Records from a collection

Content starts

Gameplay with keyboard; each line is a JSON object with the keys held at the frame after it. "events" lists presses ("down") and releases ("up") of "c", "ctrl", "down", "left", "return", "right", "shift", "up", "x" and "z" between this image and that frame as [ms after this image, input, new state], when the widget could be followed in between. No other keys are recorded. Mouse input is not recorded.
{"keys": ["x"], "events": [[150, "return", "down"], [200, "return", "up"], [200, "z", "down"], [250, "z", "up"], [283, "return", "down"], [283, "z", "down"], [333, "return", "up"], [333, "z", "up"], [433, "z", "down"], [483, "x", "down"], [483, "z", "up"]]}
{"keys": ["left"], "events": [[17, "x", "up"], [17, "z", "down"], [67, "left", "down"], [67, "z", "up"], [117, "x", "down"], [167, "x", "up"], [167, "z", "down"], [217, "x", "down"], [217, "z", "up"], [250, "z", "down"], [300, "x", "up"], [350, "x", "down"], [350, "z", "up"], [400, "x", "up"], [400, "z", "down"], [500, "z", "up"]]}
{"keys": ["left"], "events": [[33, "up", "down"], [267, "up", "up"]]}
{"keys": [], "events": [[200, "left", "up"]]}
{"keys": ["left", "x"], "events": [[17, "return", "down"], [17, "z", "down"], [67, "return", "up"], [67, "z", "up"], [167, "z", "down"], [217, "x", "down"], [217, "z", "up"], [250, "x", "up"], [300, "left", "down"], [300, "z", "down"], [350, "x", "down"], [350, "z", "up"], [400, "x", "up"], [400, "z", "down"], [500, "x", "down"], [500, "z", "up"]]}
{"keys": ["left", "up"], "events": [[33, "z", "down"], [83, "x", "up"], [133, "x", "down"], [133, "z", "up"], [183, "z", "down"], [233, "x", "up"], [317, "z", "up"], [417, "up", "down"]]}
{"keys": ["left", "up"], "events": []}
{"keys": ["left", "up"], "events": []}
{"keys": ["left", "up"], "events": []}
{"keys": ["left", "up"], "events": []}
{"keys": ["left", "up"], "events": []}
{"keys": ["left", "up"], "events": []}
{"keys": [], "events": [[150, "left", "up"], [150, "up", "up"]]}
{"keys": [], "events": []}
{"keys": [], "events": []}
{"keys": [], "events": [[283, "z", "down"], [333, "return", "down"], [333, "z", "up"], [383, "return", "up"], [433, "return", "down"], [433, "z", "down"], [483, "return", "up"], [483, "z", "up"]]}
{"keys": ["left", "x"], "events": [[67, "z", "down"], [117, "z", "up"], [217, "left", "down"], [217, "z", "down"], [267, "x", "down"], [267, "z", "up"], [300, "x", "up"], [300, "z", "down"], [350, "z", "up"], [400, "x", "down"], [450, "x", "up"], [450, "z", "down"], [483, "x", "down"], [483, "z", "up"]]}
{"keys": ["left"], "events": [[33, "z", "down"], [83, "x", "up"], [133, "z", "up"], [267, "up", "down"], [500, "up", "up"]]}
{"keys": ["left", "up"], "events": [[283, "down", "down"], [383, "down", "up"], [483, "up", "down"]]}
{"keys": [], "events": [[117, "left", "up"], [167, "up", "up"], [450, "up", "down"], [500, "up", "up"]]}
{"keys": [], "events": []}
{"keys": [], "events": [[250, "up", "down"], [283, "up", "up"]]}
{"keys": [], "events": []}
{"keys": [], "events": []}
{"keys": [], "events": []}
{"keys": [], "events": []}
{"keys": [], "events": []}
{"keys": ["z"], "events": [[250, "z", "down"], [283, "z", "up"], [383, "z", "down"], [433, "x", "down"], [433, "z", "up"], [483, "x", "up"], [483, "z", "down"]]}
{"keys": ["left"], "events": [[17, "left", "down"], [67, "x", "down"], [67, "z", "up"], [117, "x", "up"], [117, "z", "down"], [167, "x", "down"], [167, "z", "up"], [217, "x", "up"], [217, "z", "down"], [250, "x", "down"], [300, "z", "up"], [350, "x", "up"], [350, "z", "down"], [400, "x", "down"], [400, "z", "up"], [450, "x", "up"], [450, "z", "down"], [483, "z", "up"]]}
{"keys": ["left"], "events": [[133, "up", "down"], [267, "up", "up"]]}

Content ends

To do
Only lines containing the string "return" belong in the answer; find them in the data above and copy them.

Answer section
Gameplay with keyboard; each line is a JSON object with the keys held at the frame after it. "events" lists presses ("down") and releases ("up") of "c", "ctrl", "down", "left", "return", "right", "shift", "up", "x" and "z" between this image and that frame as [ms after this image, input, new state], when the widget could be followed in between. No other keys are recorded. Mouse input is not recorded.
{"keys": ["x"], "events": [[150, "return", "down"], [200, "return", "up"], [200, "z", "down"], [250, "z", "up"], [283, "return", "down"], [283, "z", "down"], [333, "return", "up"], [333, "z", "up"], [433, "z", "down"], [483, "x", "down"], [483, "z", "up"]]}
{"keys": ["left", "x"], "events": [[17, "return", "down"], [17, "z", "down"], [67, "return", "up"], [67, "z", "up"], [167, "z", "down"], [217, "x", "down"], [217, "z", "up"], [250, "x", "up"], [300, "left", "down"], [300, "z", "down"], [350, "x", "down"], [350, "z", "up"], [400, "x", "up"], [400, "z", "down"], [500, "x", "down"], [500, "z", "up"]]}
{"keys": [], "events": [[283, "z", "down"], [333, "return", "down"], [333, "z", "up"], [383, "return", "up"], [433, "return", "down"], [433, "z", "down"], [483, "return", "up"], [483, "z", "up"]]}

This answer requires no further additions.